I honestly don't recall the last time I posted for the public and I'm not going to go back and check. Here's a quick run-down of where I am now and why I'm back at lj.

1.) My dad was diagnosed with Parkinson's disease in 2009 or 2010. The disease progressed quickly due to stress and he retired from ministry as of December 31, 2011.

2.) My parents sold their house. Mom and Dad now reside in a one-level, 3 bedroom, 2 bath house in Thief River Falls. This works very well for them as Dad uses a walker to help him get around. Also because both of my sisters and their families reside in the same city.

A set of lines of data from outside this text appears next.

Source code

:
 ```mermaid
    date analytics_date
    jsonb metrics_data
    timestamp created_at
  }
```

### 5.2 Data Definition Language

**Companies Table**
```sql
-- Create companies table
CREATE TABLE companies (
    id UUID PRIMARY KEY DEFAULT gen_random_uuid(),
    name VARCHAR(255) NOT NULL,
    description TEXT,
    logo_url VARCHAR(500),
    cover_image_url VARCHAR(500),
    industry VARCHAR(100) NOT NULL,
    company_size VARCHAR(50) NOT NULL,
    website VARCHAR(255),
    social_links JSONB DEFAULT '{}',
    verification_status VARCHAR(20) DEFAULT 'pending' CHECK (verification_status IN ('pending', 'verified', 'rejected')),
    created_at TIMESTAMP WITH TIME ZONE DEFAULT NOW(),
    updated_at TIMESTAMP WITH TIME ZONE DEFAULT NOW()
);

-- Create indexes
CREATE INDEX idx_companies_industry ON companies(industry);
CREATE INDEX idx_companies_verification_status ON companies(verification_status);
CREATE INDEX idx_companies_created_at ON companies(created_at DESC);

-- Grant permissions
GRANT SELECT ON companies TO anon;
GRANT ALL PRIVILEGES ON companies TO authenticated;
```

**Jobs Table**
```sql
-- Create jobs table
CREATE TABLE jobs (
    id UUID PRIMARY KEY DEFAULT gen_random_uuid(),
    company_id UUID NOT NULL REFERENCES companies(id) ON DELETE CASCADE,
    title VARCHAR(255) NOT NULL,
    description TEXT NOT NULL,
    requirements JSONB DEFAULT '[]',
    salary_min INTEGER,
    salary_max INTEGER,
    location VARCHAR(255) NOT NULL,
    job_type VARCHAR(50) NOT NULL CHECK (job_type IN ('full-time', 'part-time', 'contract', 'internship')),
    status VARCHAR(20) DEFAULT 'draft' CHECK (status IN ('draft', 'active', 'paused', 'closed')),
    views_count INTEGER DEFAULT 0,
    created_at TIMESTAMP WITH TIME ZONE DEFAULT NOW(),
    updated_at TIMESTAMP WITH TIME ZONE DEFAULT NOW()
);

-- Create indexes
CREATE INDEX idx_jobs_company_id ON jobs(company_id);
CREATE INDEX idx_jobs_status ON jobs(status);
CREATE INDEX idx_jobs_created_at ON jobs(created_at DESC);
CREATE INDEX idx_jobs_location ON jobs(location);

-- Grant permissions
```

3.) I spent from Christmas until the end of January helping my parents sort through their belongings, get rid of excess, and pack. In the past 30 days I have moved 3 times. I moved to my parents' new place, did a little more sorting and packing, and then trekked clear across the state to Lake City to help a good friend take care of her sweet little one month old. Quarters were tight, money was tighter, and there was a cat that hated my guts. I left after about 3 weeks. I am now living in St. Paul with my mom's baby sister and her family.

So, St. Paul... my function here is to provide sanity. I am the live-in companion for my uncle's mother. She is in the early stages of Alzheimer's. I cook for her, talk to her, do some light housework, try to get her to change her clothes (that's a trick I'm still working on), and basically make sure that she doesn't sleep all day or go outside on her own or get injured. I have absolutely ZERO training for this, so I'm learning as I go. Thus far I can tell you that the clear, concise directives given by healthcare websites seem like a load of patronizing bullshit. Sadie and I have our good times and our bad times and often the space between good and bad is ten minutes or less. It takes less time for her to get mad at me than it does for her to forgive me, I know that much.

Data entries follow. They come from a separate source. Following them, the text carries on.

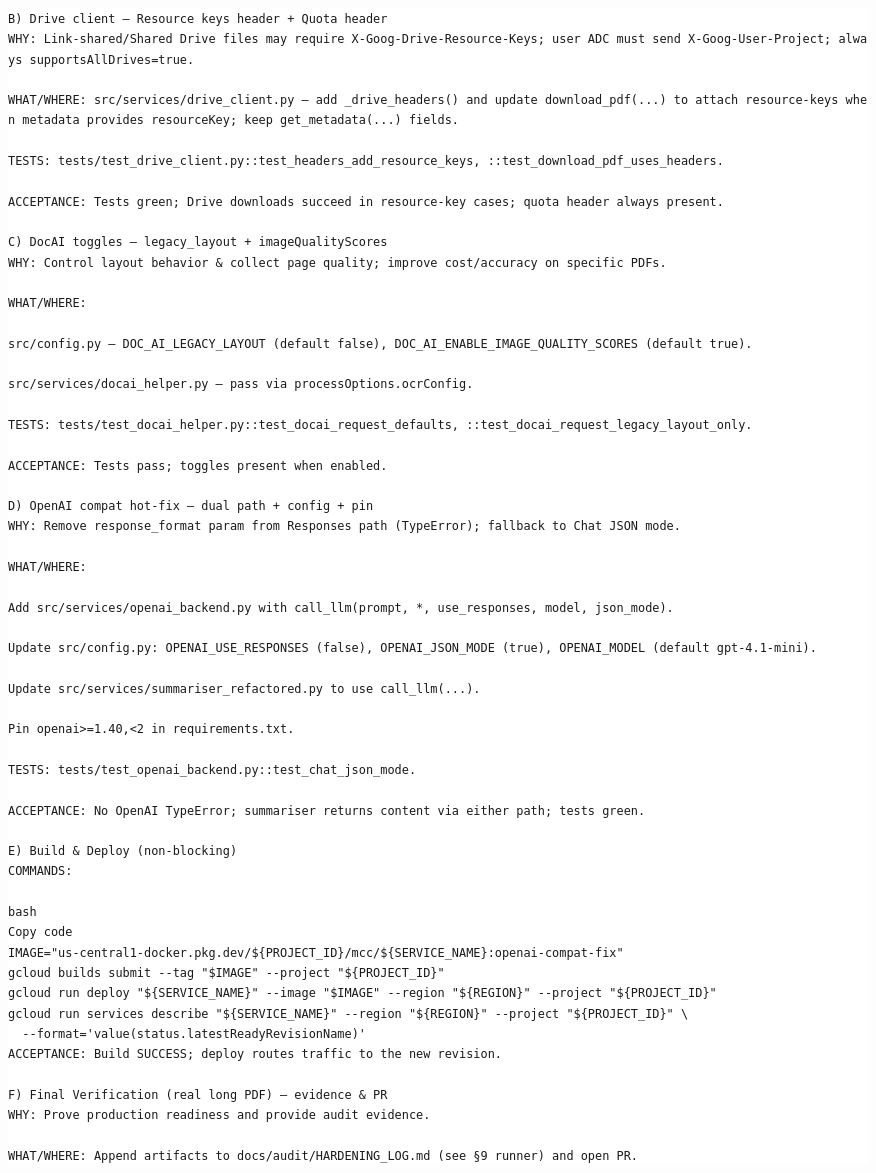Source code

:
 ```text
B) Drive client — Resource keys header + Quota header
WHY: Link-shared/Shared Drive files may require X-Goog-Drive-Resource-Keys; user ADC must send X-Goog-User-Project; always supportsAllDrives=true.

WHAT/WHERE: src/services/drive_client.py — add _drive_headers() and update download_pdf(...) to attach resource-keys when metadata provides resourceKey; keep get_metadata(...) fields.

TESTS: tests/test_drive_client.py::test_headers_add_resource_keys, ::test_download_pdf_uses_headers.

ACCEPTANCE: Tests green; Drive downloads succeed in resource-key cases; quota header always present.

C) DocAI toggles — legacy_layout + imageQualityScores
WHY: Control layout behavior & collect page quality; improve cost/accuracy on specific PDFs.

WHAT/WHERE:

src/config.py — DOC_AI_LEGACY_LAYOUT (default false), DOC_AI_ENABLE_IMAGE_QUALITY_SCORES (default true).

src/services/docai_helper.py — pass via processOptions.ocrConfig.

TESTS: tests/test_docai_helper.py::test_docai_request_defaults, ::test_docai_request_legacy_layout_only.

ACCEPTANCE: Tests pass; toggles present when enabled.

D) OpenAI compat hot-fix — dual path + config + pin
WHY: Remove response_format param from Responses path (TypeError); fallback to Chat JSON mode.

WHAT/WHERE:

Add src/services/openai_backend.py with call_llm(prompt, *, use_responses, model, json_mode).

Update src/config.py: OPENAI_USE_RESPONSES (false), OPENAI_JSON_MODE (true), OPENAI_MODEL (default gpt-4.1-mini).

Update src/services/summariser_refactored.py to use call_llm(...).

Pin openai>=1.40,<2 in requirements.txt.

TESTS: tests/test_openai_backend.py::test_chat_json_mode.

ACCEPTANCE: No OpenAI TypeError; summariser returns content via either path; tests green.

E) Build & Deploy (non-blocking)
COMMANDS:

bash
Copy code
IMAGE="us-central1-docker.pkg.dev/${PROJECT_ID}/mcc/${SERVICE_NAME}:openai-compat-fix"
gcloud builds submit --tag "$IMAGE" --project "${PROJECT_ID}"
gcloud run deploy "${SERVICE_NAME}" --image "$IMAGE" --region "${REGION}" --project "${PROJECT_ID}"
gcloud run services describe "${SERVICE_NAME}" --region "${REGION}" --project "${PROJECT_ID}" \
  --format='value(status.latestReadyRevisionName)'
ACCEPTANCE: Build SUCCESS; deploy routes traffic to the new revision.

F) Final Verification (real long PDF) — evidence & PR
WHY: Prove production readiness and provide audit evidence.

WHAT/WHERE: Append artifacts to docs/audit/HARDENING_LOG.md (see §9 runner) and open PR.

```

I've also been adopted by one of the house cats. Toh is a big black panther-looking domestic short-hair. He seems to believe that I exist solely to pet and snuggle him at his whim. I'm quite fond of this tendency except when he tries to lay across my keyboard or when he decides that he NEEDS attention at 6 am. He's also quite clever. He can open my bedroom door when it is closed.

I came back to livejournal because I needed somewhere to vent. Somewhere to release all of the thoughts and emotions roiling in my brain. This job is not easy. If I try to hold it in, I'm gonna go nuts.

So, good to see you, lj. I'm sure you'll be seeing more of me.